Positano Vincenzo, Pepe Alessia, Santarelli Maria Filomena, Scattini Barbara, De Marchi Daniele, Ramazzotti Anna, Forni Gianluca, Borgna-Pignatti Caterina, Lai Maria Eliana, Midiri Massimo, Maggio Aurelio, Lombardi Massimo, Landini Luigi
MRI Laboratory, Institute of Clinical Physiology, CNR, Pisa, Italy.
NMR Biomed. 2007 Oct;20(6):578-90. doi: 10.1002/nbm.1121.
A segmental, multislice, multi-echo T2* MRI approach could be useful in heart iron-overloaded patients to account for heterogeneous iron distribution, demonstrated by histological studies. However, segmental T2* assessment in heart can be affected by the presence of geometrical and susceptibility artefacts, which can act on different segments in different ways. The aim of this study was to assess T2* value distribution in the left ventricle and to develop a correction procedure to compensate for artefactual variations in segmental analysis. MRI was performed in four groups of 22 subjects each: healthy subjects (I), controls (II) (thalassemia intermedia patients without iron overload), thalassemia major patients with mild (III) and heavy (IV) iron overload. Three short-axis views (basal, median, and apical) of the left ventricle were obtained and analyzed using custom-written, previously validated software. The myocardium was automatically segmented into a 16-segment standardized heart model, and the mean T2* value for each segment was calculated. Punctual distribution of T2* over the myocardium was assessed, and T2* inhomogeneity maps for the three slices were obtained. In group I, no significant variation in the mean T2* among slices was found. T2* showed a characteristic circumferential variation in all three slices. The effect of susceptibility differences induced by cardiac veins was evident, together with low-scale variations induced by geometrical artefacts. Using the mean segmental deviations as correction factors, an artefact correction map was developed and used to normalize segmental data. The correction procedure was validated on group II. Group IV showed no significant presence of segmental artefacts, confirming the hypothesis that susceptibility artefacts are additive in nature and become negligible for high levels of iron overload. Group III showed a greater variability with respect to normal subjects. The correction map failed to compensate for these variations if both additive and percentage-based corrections were applied. This may reinforce the hypothesis that true inhomogeneity in iron deposition exists.

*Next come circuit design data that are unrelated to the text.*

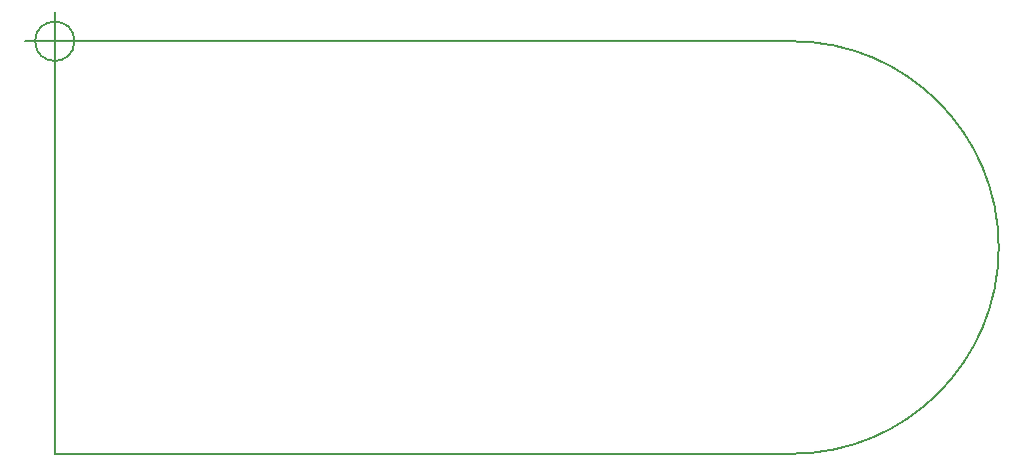
<source format=gbr>
G04 #@! TF.GenerationSoftware,KiCad,Pcbnew,5.0.0-rc2-unknown-0e3be57~65~ubuntu16.04.1*
G04 #@! TF.CreationDate,2018-06-11T16:33:48+03:00*
G04 #@! TF.ProjectId,cranklight,6372616E6B6C696768742E6B69636164,rev?*
G04 #@! TF.SameCoordinates,Original*
G04 #@! TF.FileFunction,Profile,NP*
%FSLAX46Y46*%
G04 Gerber Fmt 4.6, Leading zero omitted, Abs format (unit mm)*
G04 Created by KiCad (PCBNEW 5.0.0-rc2-unknown-0e3be57~65~ubuntu16.04.1) date Mon Jun 11 16:33:48 2018*
%MOMM*%
%LPD*%
G01*
G04 APERTURE LIST*
%ADD10C,0.150000*%
%ADD11C,0.200000*%
G04 APERTURE END LIST*
D10*
X162500000Y-100000000D02*
G75*
G02X162500000Y-135000000I0J-17500000D01*
G01*
D11*
X162500000Y-100000000D02*
X100000000Y-100000000D01*
X100000000Y-135000000D02*
X162500000Y-135000000D01*
X100000000Y-100000000D02*
X100000000Y-135000000D01*
D10*
X101666666Y-100000000D02*
G75*
G03X101666666Y-100000000I-1666666J0D01*
G01*
X97500000Y-100000000D02*
X102500000Y-100000000D01*
X100000000Y-97500000D02*
X100000000Y-102500000D01*
M02*

</source>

一种分段、多层、多回波T2磁共振成像方法可能有助于诊断心脏铁过载患者,组织学研究已证实该方法可用于解释铁分布的异质性。然而,心脏分段T2评估可能会受到几何和敏感性伪影的影响,这些伪影可能以不同方式作用于不同节段。本研究的目的是评估左心室T2值分布,并开发一种校正程序以补偿分段分析中的伪影变化。对四组每组22名受试者进行了磁共振成像:健康受试者(I组)、对照组(II组)(中间型地中海贫血且无铁过载患者)、轻度(III组)和重度(IV组)铁过载的重型地中海贫血患者。获取左心室的三个短轴视图(基底、中间和心尖),并使用自定义编写且先前已验证的软件进行分析。心肌自动分割为16节段的标准化心脏模型,并计算每个节段的平均T2值。评估T2在心肌上的逐点分布,并获取三个切片的T2不均匀性图。在I组中,未发现切片间平均T2有显著差异。T2在所有三个切片中均呈现出特征性的圆周变化。心脏静脉引起的敏感性差异的影响明显,同时几何伪影引起的低尺度变化也很明显。以平均节段偏差作为校正因子,开发了一个伪影校正图并用于标准化节段数据。该校正程序在II组上得到验证。IV组未显示出明显的节段伪影,证实了敏感性伪影本质上是累加的这一假设,并且对于高水平的铁过载来说可以忽略不计。III组相对于正常受试者表现出更大的变异性。如果同时应用累加校正和基于百分比的校正,校正图无法补偿这些变化。这可能强化了铁沉积中存在真正不均匀性的假设。